[[ SOURCE DATA open ]]

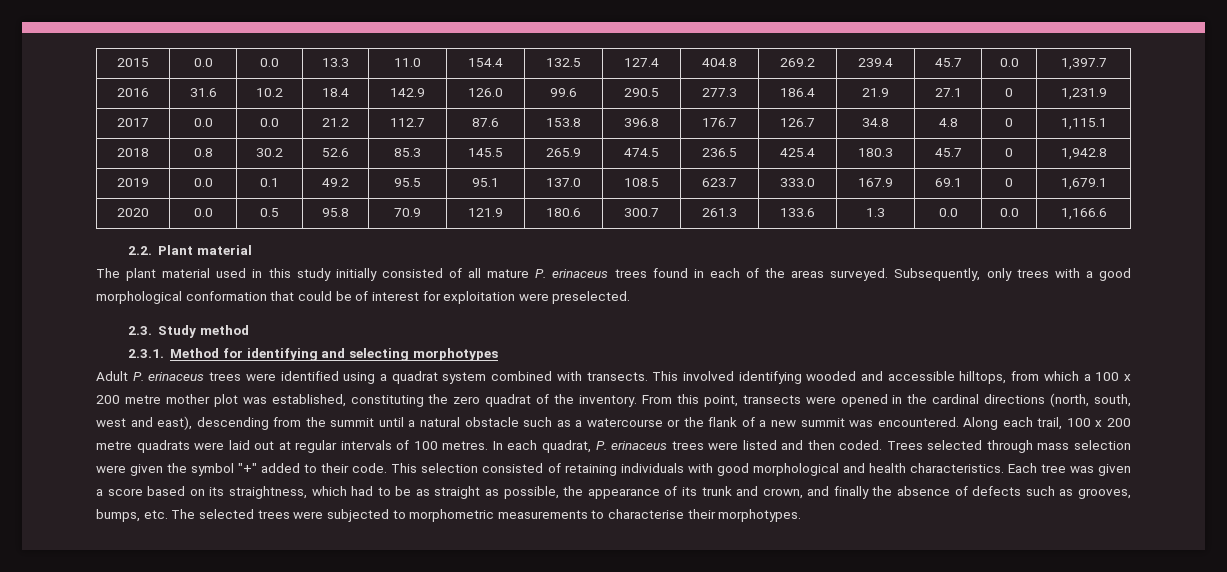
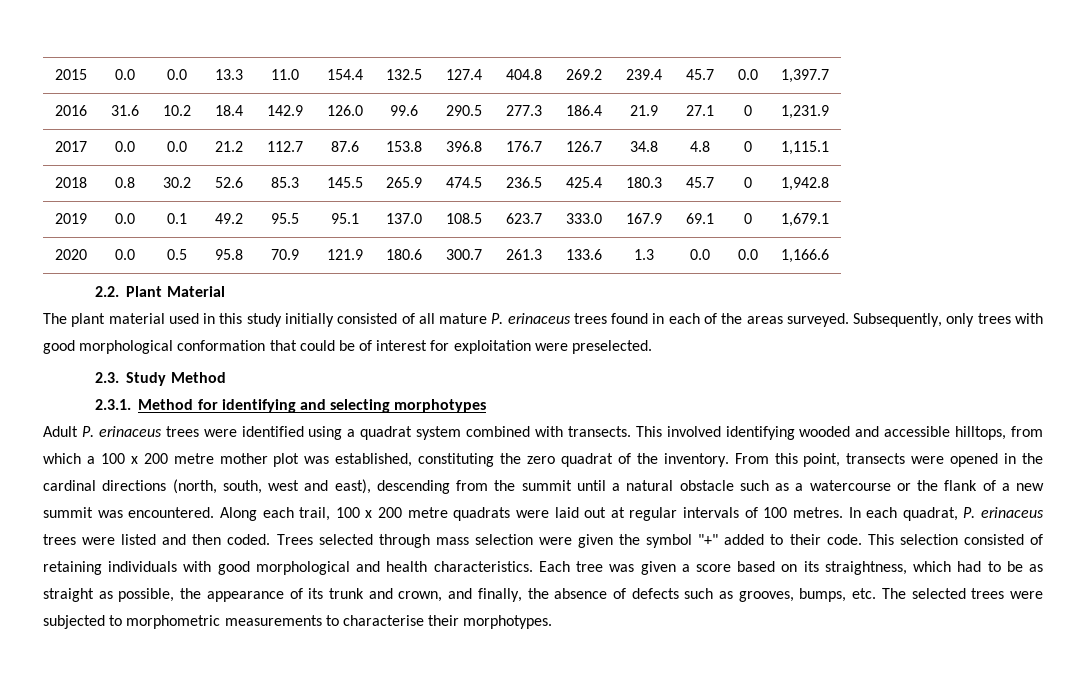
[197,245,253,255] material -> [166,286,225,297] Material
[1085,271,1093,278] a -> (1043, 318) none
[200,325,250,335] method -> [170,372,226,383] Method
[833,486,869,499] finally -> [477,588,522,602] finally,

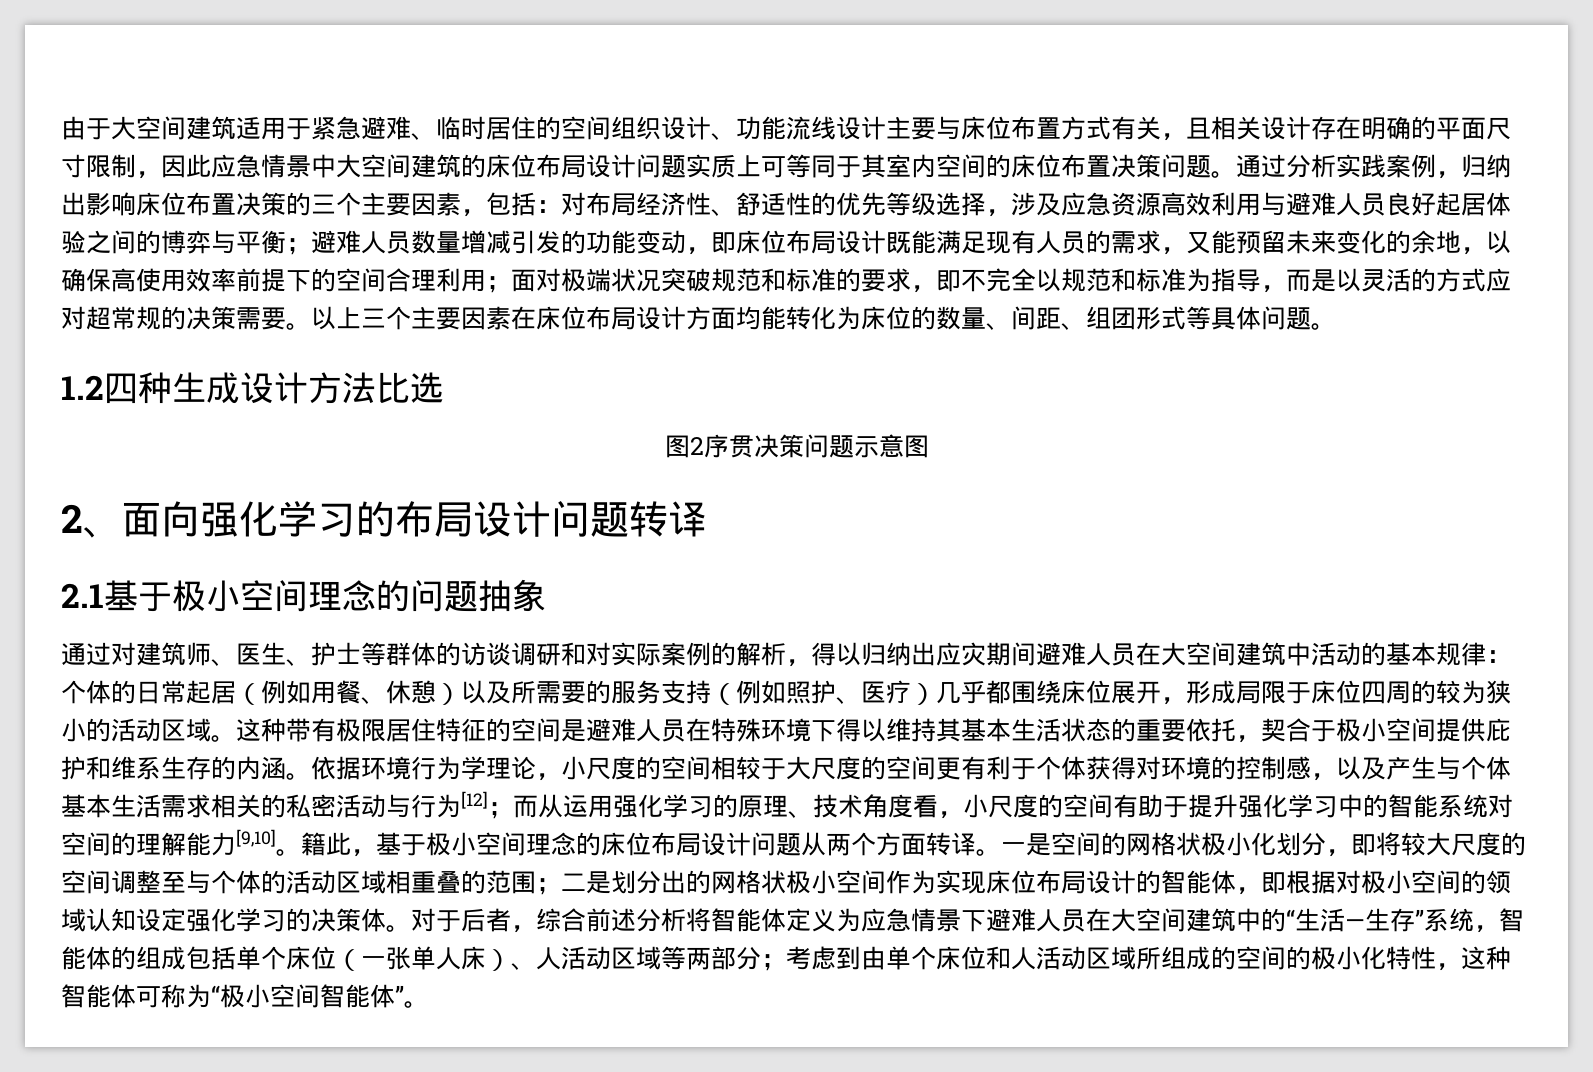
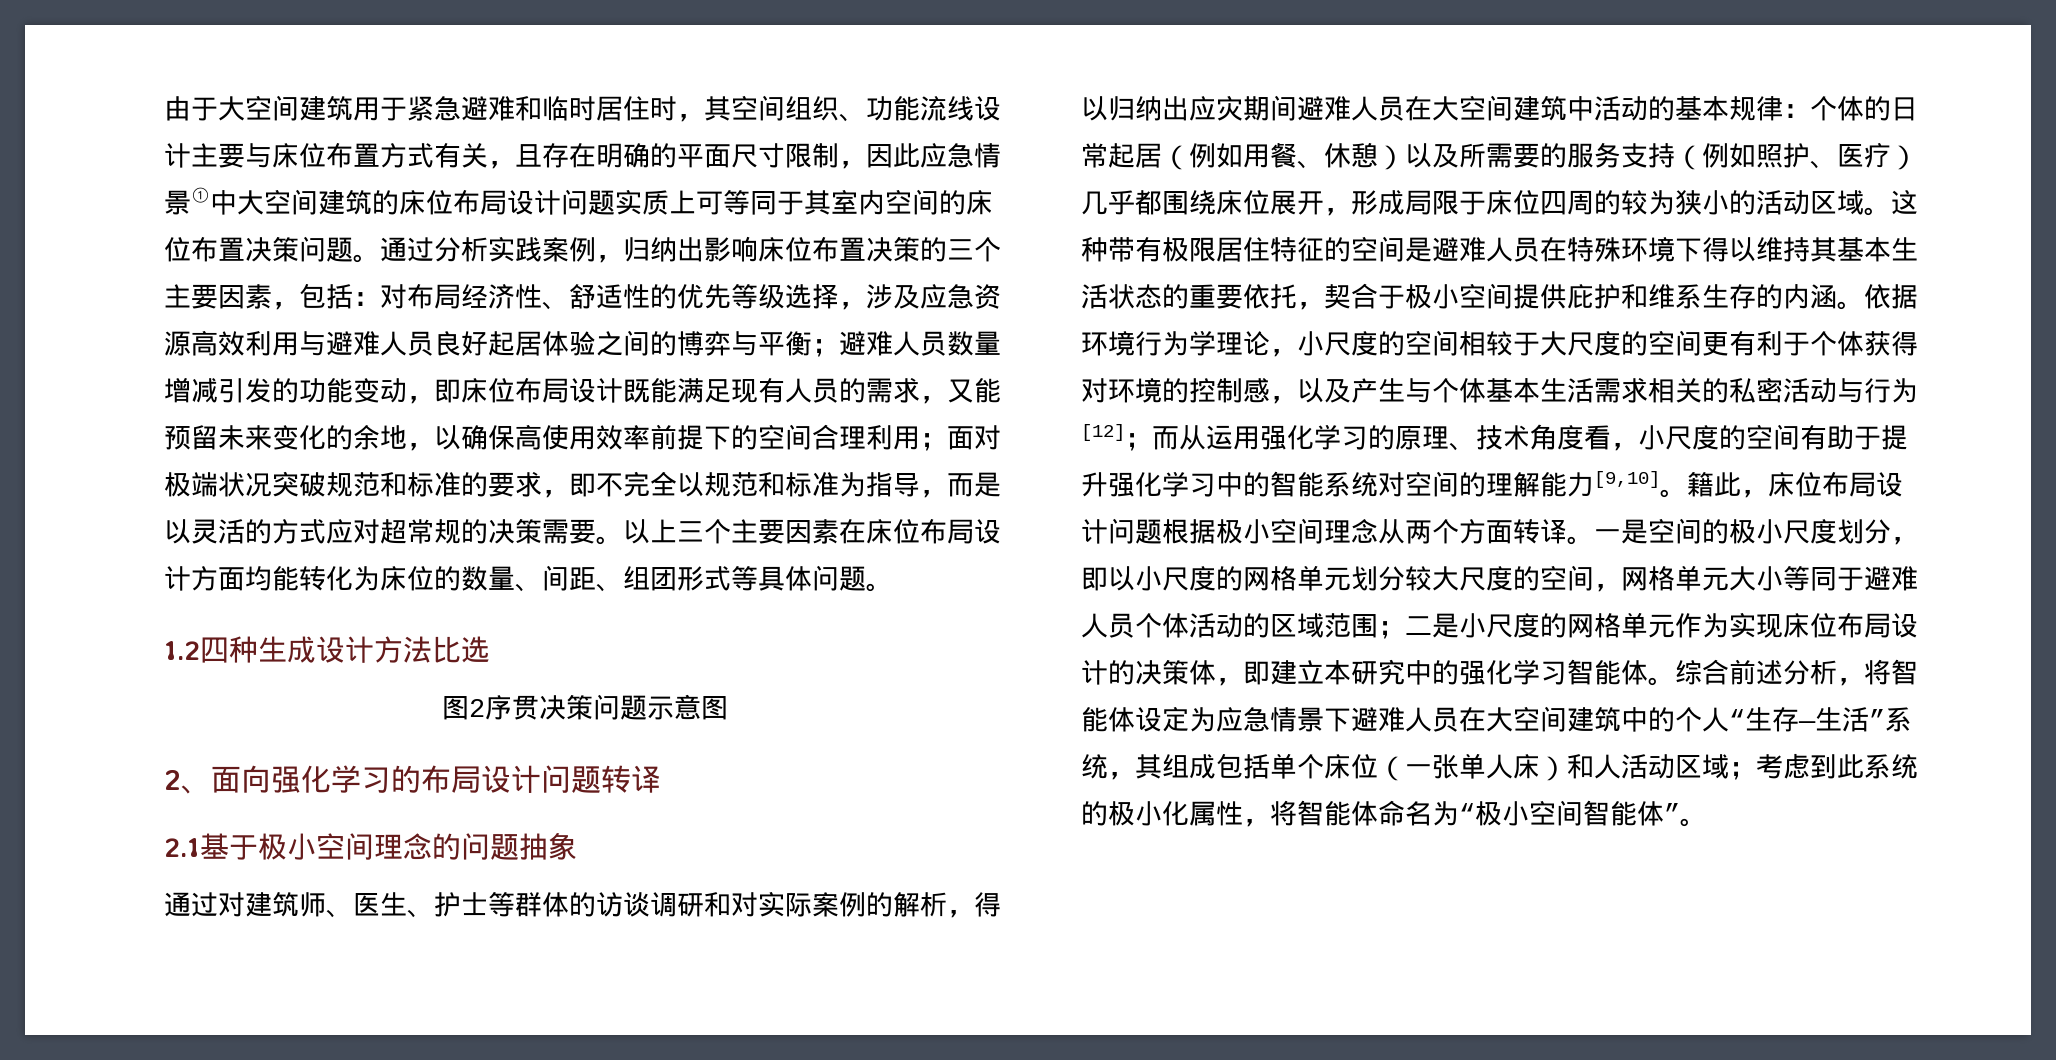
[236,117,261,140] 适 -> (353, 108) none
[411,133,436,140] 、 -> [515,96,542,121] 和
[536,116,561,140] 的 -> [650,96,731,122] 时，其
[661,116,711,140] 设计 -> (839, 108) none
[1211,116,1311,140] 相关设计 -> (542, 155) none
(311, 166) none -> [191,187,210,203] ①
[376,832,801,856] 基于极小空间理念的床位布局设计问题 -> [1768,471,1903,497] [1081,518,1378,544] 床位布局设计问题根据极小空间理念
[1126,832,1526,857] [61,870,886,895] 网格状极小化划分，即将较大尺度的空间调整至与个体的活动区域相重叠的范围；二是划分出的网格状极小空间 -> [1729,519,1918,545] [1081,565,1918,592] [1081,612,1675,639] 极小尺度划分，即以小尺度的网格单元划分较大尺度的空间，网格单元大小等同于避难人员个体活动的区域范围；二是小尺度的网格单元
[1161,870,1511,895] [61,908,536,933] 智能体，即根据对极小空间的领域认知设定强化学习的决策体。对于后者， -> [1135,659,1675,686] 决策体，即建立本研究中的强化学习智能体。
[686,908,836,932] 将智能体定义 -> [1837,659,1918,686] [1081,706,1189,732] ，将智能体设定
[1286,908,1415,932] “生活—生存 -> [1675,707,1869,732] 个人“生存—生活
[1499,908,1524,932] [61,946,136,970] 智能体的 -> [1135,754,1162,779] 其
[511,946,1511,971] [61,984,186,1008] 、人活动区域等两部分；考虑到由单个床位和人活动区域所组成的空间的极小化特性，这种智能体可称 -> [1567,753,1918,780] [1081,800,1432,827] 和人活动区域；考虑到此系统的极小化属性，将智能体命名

[[ SOURCE DATA closed ]]
[[ SOURCE DATA open ]]

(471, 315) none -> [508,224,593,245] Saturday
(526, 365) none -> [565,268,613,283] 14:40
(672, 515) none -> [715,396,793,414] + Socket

[[ SOURCE DATA closed ]]

**JOB:** With the line holding "[686,908,836,932] 将智能体定义 ->" as the first and the line holding "[1499,908,1524,932] [61,946,136,970] 智能体的" as the last, set down that range of the entries above exactly, and nothing else.

**ANSWER FOR THIS EXERCISE:**
[686,908,836,932] 将智能体定义 -> [1837,659,1918,686] [1081,706,1189,732] ，将智能体设定
[1286,908,1415,932] “生活—生存 -> [1675,707,1869,732] 个人“生存—生活
[1499,908,1524,932] [61,946,136,970] 智能体的 -> [1135,754,1162,779] 其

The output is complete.